1941: Betty Quinn, 17, the youngest recipient of the George Medal, at the Investiture Ceremony at Buckingham Palace, London. She saved seven people from a bombed air raid shelter while serving as an ARP Warden in Coventry during WW2.
Betty Quinn, a St. John Ambulance cadet, was awarded the George Medal for her bravery on 14 November 1940 during the heaviest night of the Coventry Blitz. She was giving first aid at an ARP post when a shower of incendiary bombs fell in the district: “Without waiting for assistance she ran outside. AA batteries were putting up a heavy barrage and shrapnel was falling all round. Bombs began to fall and a man was injured by one. Miss Quinn assisted him to a private shelter.

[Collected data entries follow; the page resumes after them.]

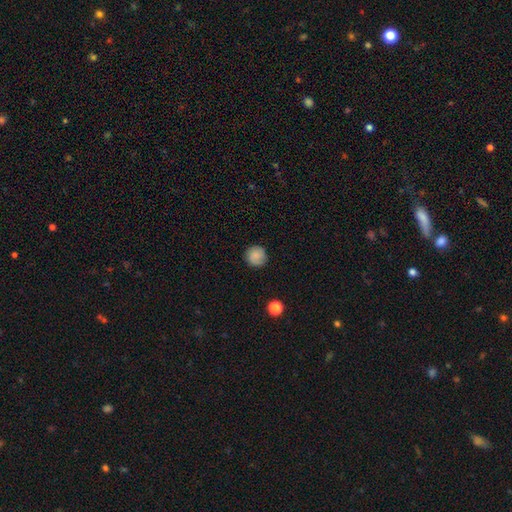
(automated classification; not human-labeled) Smooth or featured?
  - smooth: 82% *
  - featured or disk: 10%
  - star or artifact: 9%
How rounded?
  - round: 93% *
  - in between: 6%
  - cigar-shaped: 1%
Merging?
  - none: 87% *
  - minor disturbance: 9%
  - major disturbance: 3%
  - merger: 1%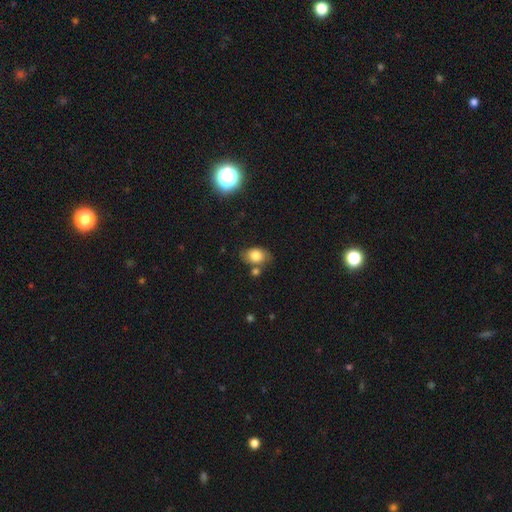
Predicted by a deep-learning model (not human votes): Smooth or featured?
  - smooth: 78% *
  - featured or disk: 13%
  - star or artifact: 9%
How rounded?
  - in between: 77% *
  - round: 22%
  - cigar-shaped: 1%
Merging?
  - none: 67% *
  - minor disturbance: 17%
  - merger: 12%
  - major disturbance: 4%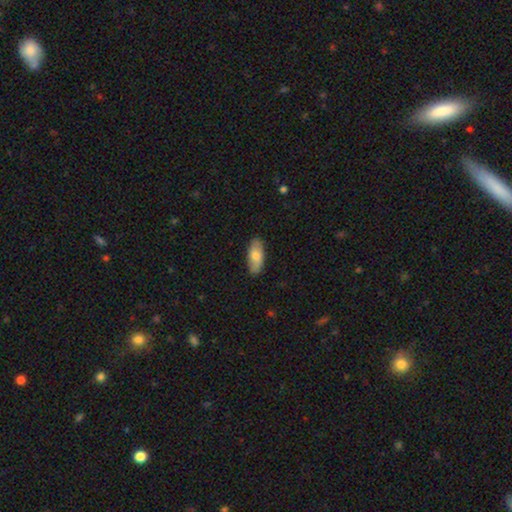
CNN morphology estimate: smooth 76%, featured or disk 18%, star or artifact 5%. Down the decision tree: how rounded — in between (86%); merging — none (86%).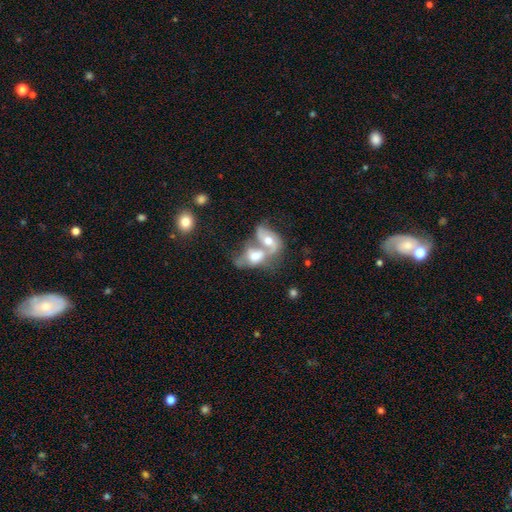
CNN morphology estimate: smooth-or-featured: featured or disk: 51% | smooth: 41% | star or artifact: 8%
  disk-edge-on: no: 93% | yes: 7%
  merging: merger: 79% | none: 9% | major disturbance: 7% | minor disturbance: 5%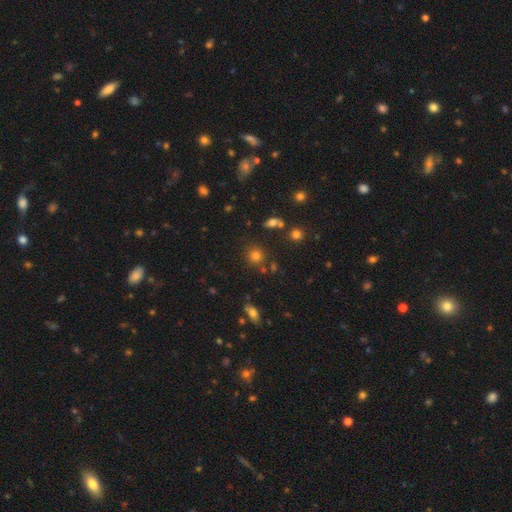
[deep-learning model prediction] This appears to be a smooth galaxy with no disk features (76%) that is round (88%). Merging: none (78%).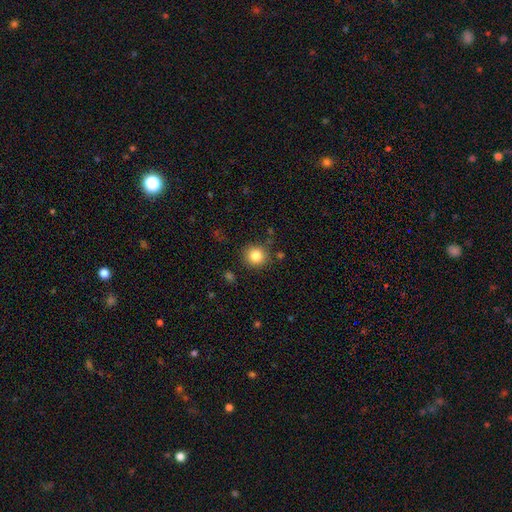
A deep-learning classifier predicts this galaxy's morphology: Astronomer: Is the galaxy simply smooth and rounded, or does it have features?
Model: smooth — 83%.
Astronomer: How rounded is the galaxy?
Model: round — 92%.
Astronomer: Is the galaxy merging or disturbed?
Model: none — 86%.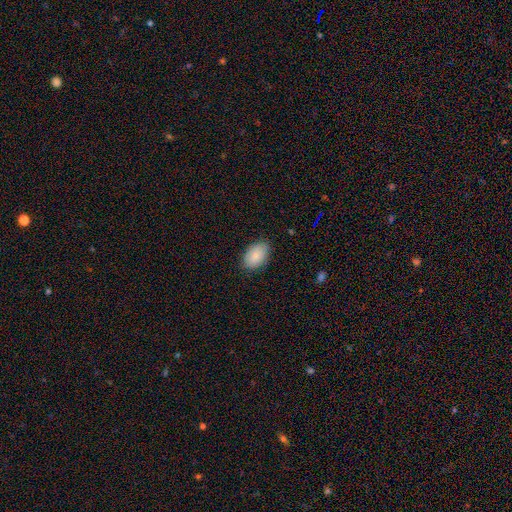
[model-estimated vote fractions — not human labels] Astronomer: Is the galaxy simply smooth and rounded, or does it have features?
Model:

A report came in of an Anderson shelter receiving a direct hit and although bombs were still falling, Miss Quinn ran there and commenced digging in the crater with a spade. She assisted to dig out seven persons who had been trapped and then attended to their injuries. She stayed until all had been removed by ambulance, although shells were bursting overhead most of the time. She then returned to the post and carried on with her duties.”
Betty Quinn was tracked down in 2005 for an invite to attend the unveiling of the Women of WW2 Memorial, next to the Cenotaph in Whitehall, London. Betty was living in Cape Town, South Africa where she had been living for 63 years, a direct result of what happened in 1940. Following her fame which spread throughout the Empire after her award, she received a marriage proposal from a South African, which was obviously too good to refuse.